Наверх, к телу тысяцкого, было, почитай, и не пробиться уже. Он обогнул по верхним сеням красные покои и по смотровой вышке, черною лестницею, взошел в повалушу, опять попав в толпу боярынь и боярышень. На него лишь взглядывали, узнавая своего, и сторонились, пропуская. В час беды каждый мужик — защитник и на виду у всех, а жонки, даже и великие, умалились перед бедою, схожею с ратным раззором.

Василья Протасьича уже обрядили в смертное, и уже попы стройно пели над телом. Прислуга зажигала лампады. Во всем тереме белыми льняными покровами завешивали дорогое узорочье, гася блеск серебра и тяжелое мерцание золота, готовили палату и ложе смерти к прилюдному прощанию с городом. И Никита, вновь решительно взявши на себя в сей день обязанности старшого, вышел в летний сумрак, под звезды, проверять сторожу, распорядил накормить сменных: на поварне пришлось растерянного повара тряхнуть за шиворот, а ключнице поднести твердый кулак к носу — только тогда оба восчувствовали и захлопотали по-годному.

Усадив наконец кметей за стол с дымящимся варевом, Никита, сухомятью сжевавший кусок материна пирога и уже досадуя, что набольшего над дружиною, Гаврилы Нежатича, все нет и нет, вновь поднялся наверх, в терем, туда, где под стройное пение в ладанном тумане и мерцании свечей бесконечная вереница горожан прощалась с телом великого тысяцкого Москвы.

Ее он увидел еще раз под утро, но, помыслив умом, решил не подходить, лишь, значительно насупивши очи, кивнул ей со стороны, напоминаясь, но не навязывая себя.
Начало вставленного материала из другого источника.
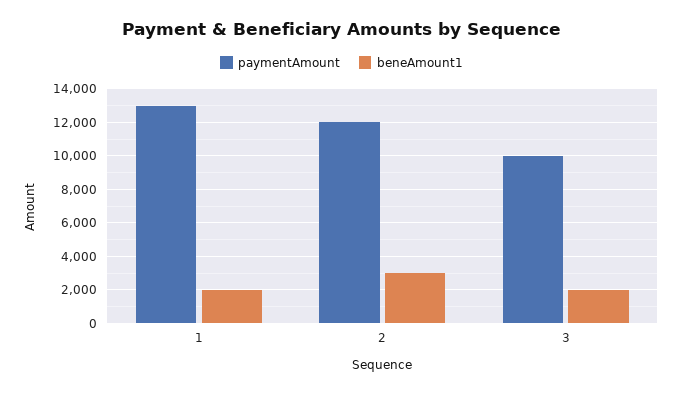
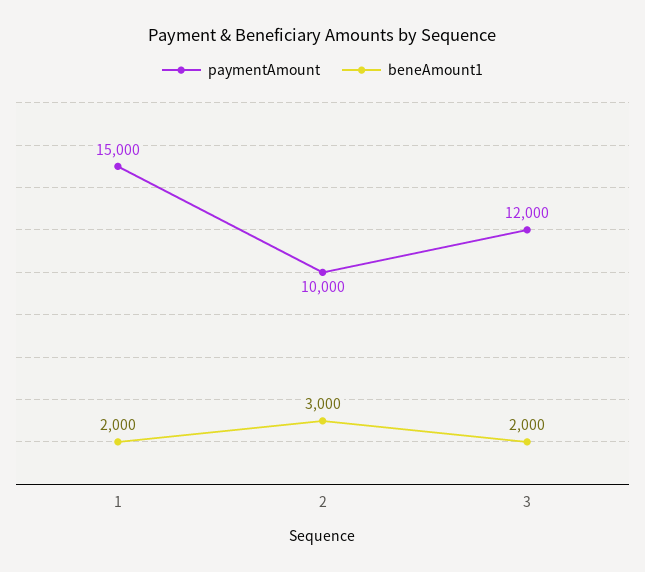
paymentAmount, 1: 13000 -> 15000
paymentAmount, 2: 12000 -> 10000
paymentAmount, 3: 10000 -> 12000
И сколь ни устал, проведя на ногах и в заботах почти сутки, а вновь колыхнуло в нем смутою плоти: то, как держал ее, теплую, трепещущую, в руках на крутой лестнице… Держал и даже поцеловать бы мог, растерянную, дуром, украдом… И про себя тут же усмехнул. Даже отай не мог, не решился сказать: «Моя будет!» Другое сказалось в уме про самого-то себя: «Залетела ворона в высокие хоромы!» И далеким-далеким прошло напоминание о княжне, полюбившей некогда егового, уже сказочного, уже небылого деда Федора. (А серьги те все лежат в скрыне. Не будь их, позабыл бы давно-тово!) И обида, давешняя, детская, от отцовой остуды — мол, не по себе дерева не ломи; и отчаянная удаль молодости… С той поры поумнела головушка, сам стал понимать, что к чему! Эх! Прав отец! Разве что не забудет до завтрева, и то добро! Да и как с нею, с такою? О чем? И отмахнул головой… В нос плыло ладанное тяжелое облако, трещали и колебались, задыхаясь в спертом воздухе переполненного покоя, свечи. Василий Протасьич лежал уже костистый, темный, чужой. А люди шли и шли, и кто-то плакал негромко, всхлипывая. И оглушенный, поверженный водопадом чужого горя, Никита только тут, вновь и опять, почуял ту давнюю угрозу, что ощутил вчера утром, когда перепавший парень донес ему злую весть.